> **Assigned task**
Every line below that has the word "обеспечению" counts once; report how many lines that makes, with no other words.

Stored entries:
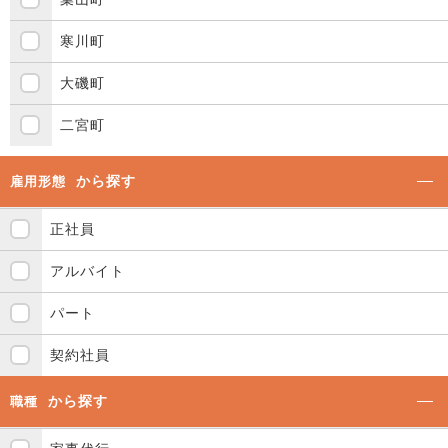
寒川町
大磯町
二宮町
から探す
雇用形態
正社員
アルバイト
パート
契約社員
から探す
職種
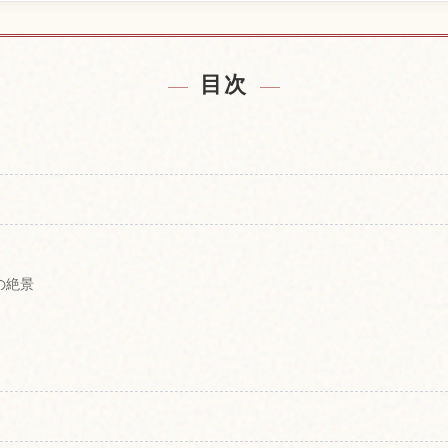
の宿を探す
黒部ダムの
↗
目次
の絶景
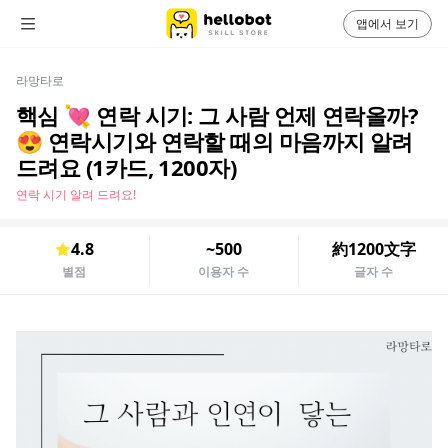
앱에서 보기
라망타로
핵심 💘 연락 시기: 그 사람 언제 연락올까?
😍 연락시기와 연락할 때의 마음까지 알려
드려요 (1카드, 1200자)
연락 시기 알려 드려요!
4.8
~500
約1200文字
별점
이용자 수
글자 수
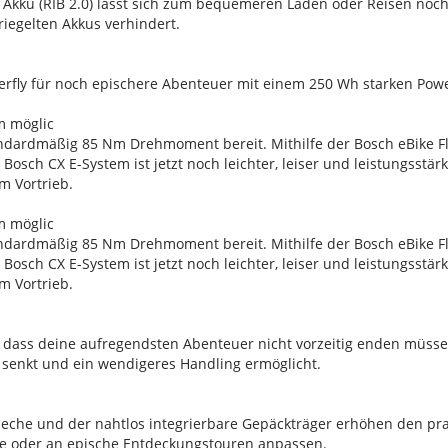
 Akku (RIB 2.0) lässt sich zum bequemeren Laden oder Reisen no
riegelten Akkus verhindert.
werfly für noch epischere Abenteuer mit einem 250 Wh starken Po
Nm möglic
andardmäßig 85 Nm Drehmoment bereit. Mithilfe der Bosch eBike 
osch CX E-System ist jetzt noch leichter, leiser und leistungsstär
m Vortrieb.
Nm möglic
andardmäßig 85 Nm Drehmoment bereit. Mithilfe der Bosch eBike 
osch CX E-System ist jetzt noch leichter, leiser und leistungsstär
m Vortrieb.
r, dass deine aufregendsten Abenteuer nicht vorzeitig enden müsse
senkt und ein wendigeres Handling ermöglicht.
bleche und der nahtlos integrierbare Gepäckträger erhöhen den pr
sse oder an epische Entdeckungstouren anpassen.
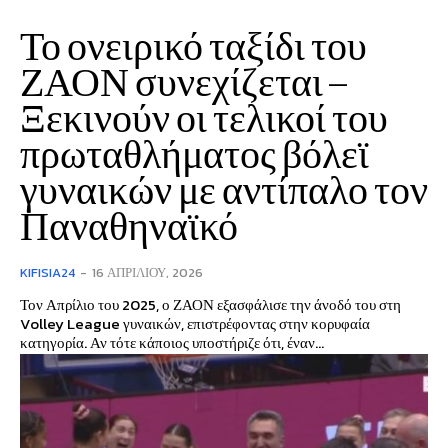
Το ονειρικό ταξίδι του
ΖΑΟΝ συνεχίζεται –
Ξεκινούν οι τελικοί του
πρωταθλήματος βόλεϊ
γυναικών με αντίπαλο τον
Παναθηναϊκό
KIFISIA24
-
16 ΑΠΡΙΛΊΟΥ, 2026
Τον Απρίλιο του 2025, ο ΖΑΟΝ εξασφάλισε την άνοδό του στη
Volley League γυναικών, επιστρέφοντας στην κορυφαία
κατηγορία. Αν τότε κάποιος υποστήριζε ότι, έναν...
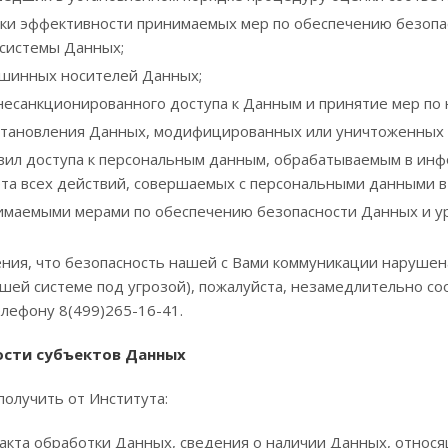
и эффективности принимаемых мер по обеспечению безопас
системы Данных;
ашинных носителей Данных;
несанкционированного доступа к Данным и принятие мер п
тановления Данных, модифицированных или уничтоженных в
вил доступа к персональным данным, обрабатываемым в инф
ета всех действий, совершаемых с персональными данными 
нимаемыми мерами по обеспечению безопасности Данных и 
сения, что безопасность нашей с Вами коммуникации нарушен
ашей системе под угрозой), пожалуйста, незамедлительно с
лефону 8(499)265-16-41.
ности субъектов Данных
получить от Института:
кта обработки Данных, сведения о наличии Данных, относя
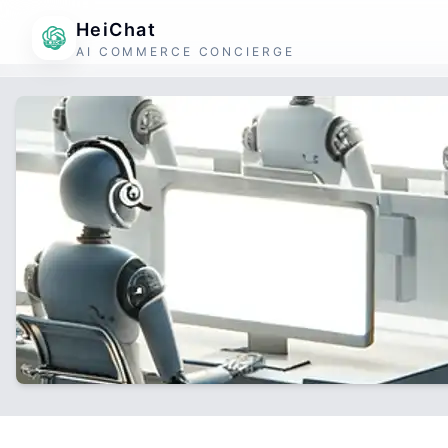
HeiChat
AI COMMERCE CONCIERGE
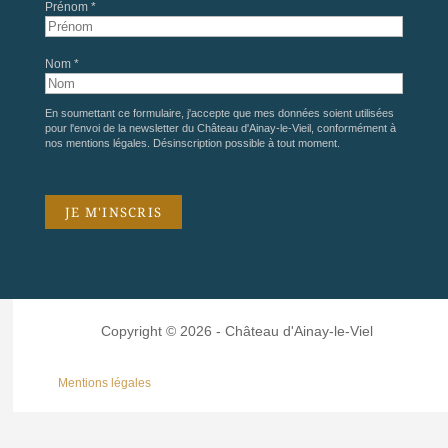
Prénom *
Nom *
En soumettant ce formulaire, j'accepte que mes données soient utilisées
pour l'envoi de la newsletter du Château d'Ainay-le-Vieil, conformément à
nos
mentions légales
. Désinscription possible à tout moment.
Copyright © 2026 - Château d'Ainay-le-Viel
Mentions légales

> **Response**
2